C’est donc avant tout le portrait d’une femme meurtrie par les pratiques et les coutumes d’une époque sombre que dresse Julie Delpy dans ce film : celui d’une dame qui tente de rattraper une jeunesse enfuie, ou plutôt saccagée par la tyrannie des convenances et de l’étiquette, et notamment celles qui dictent leurs conditions aux femmes. Voilà pourquoi le pouvoir dont dispose la comtesse Báthory à la mort de son mari finit par devenir insupportable à certains puissants du royaume : que son mari était en mesure de tenir tête au roi passait encore, c’était un homme, mais elle seule certainement pas… Ainsi, sa folie se voit-elle ici présentée comme la conséquence aussi involontaire que tragique d’une banale intrigue de cour destinée à lui ravir ses richesses (2).
Mais si ce féminisme du discours étonne lui aussi assez peu, au point d’ailleurs qu’il agace presque, il se double néanmoins d’une réflexion sur le pouvoir : de par son statut dans la hiérarchie sociale, en effet, la comtesse Báthory se trouve capable d’infliger à ses victimes – toutes des femmes d’ailleurs, soient autant d’images de la mère haïe – ce que ses contemporaines ne pouvaient faire subir à d’autres. En fait, Julie Delpy nous présente ici une dame qui peut agir comme un homme – du moins un particulièrement mauvais – car elle en a les moyens, en balayant ainsi et du même coup l’image traditionnelle et pour le moins naïve de la « douce femme » : son autorité sur ses serviteurs lui sert ici de force de contrainte qui remplace la force physique masculine.
Bien sûr, il n’aura échappé à personne que la folie de la comtesse reste sa principale différence avec les autres femmes, celles de son temps comme celles d’autres époques. Sa préoccupation pour la jeunesse et la beauté, par contre, reste caractéristique de la gent féminine, mais c’est en la poussant dans ses dernières extrémités, ici par maladie d’amour, qu’elle dépasse le stade de la normalité pour entrer de plein pied dans celui de la folie meurtrière.

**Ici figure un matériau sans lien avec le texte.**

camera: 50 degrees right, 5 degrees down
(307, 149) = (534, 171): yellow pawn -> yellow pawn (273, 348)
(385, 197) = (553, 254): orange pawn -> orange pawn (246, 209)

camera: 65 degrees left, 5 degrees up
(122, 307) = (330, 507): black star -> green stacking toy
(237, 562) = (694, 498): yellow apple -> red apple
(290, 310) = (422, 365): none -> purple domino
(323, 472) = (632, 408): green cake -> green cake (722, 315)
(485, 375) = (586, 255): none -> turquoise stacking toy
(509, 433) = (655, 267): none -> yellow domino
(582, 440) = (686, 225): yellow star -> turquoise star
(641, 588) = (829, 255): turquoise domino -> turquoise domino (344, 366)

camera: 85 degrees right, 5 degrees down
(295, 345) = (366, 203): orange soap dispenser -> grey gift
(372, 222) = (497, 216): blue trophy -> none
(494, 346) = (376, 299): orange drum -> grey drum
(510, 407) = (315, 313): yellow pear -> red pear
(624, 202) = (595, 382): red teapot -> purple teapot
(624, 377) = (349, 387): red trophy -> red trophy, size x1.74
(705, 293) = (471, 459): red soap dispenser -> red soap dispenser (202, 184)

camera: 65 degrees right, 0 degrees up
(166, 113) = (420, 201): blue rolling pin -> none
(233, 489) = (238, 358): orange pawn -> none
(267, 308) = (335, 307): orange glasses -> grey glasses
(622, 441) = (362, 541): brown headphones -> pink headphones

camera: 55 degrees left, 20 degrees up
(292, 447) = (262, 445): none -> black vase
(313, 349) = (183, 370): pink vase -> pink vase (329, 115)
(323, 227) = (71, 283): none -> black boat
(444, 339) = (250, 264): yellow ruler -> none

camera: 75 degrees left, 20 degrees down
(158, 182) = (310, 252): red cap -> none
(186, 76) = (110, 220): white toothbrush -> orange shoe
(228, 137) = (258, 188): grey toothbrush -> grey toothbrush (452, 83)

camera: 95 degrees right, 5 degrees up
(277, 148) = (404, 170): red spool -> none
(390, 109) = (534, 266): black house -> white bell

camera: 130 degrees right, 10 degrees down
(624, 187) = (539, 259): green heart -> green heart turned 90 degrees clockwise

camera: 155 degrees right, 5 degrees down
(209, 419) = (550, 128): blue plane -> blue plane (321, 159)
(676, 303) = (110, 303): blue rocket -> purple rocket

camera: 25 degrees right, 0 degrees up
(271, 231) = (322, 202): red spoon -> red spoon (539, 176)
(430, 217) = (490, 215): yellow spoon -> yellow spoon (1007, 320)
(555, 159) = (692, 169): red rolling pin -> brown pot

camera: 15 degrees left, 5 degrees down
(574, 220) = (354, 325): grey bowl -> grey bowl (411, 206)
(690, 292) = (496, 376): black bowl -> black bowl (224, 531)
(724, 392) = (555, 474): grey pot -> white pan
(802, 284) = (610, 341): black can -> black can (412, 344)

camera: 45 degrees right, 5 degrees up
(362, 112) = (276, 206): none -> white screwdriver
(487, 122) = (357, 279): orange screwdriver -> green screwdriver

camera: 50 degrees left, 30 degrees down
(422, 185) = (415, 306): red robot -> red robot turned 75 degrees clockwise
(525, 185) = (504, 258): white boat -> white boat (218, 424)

Quant à Julie Delpy, et si on admet qu’une des marques d’un grand auteur est de bien cerner les différences entre les hommes et les femmes, alors nous nous trouvons là en présence d’une réalisatrice de tout premier plan.
(1) le lecteur curieux de s’instruire sur ce sujet se penchera sur l’essai de la poétesse Valentine Penrose intitulé La Comtesse sanglante (Gallimard, collection L’Imaginaire, avril 2004, ISBN : 978-2-070-70121-6) publié pour la première fois en 1962 ; si plusieurs autres ouvrages de différents auteurs suivirent celui-ci, il n’en demeure pas moins une référence encore de nos jours. ↩
(2) si je me souviens bien de certaines lectures, il me semble que Julie Delpy se rapproche sur ce point de certaines thèses historiques récentes à propos du personnage de la comtesse Báthory. ↩
Notes :
Le casting connut plusieurs chamboulements avant le tournage. Ainsi, Ethan Hawke devait en faire partie mais n’y figure pas au final. Quant à Radha Mitchell et Vincent Gallo, qui jouent les personnages de Anna Darvulia et Dominic Vizakna, ils devaient au départ tenir les rôles-phare du film.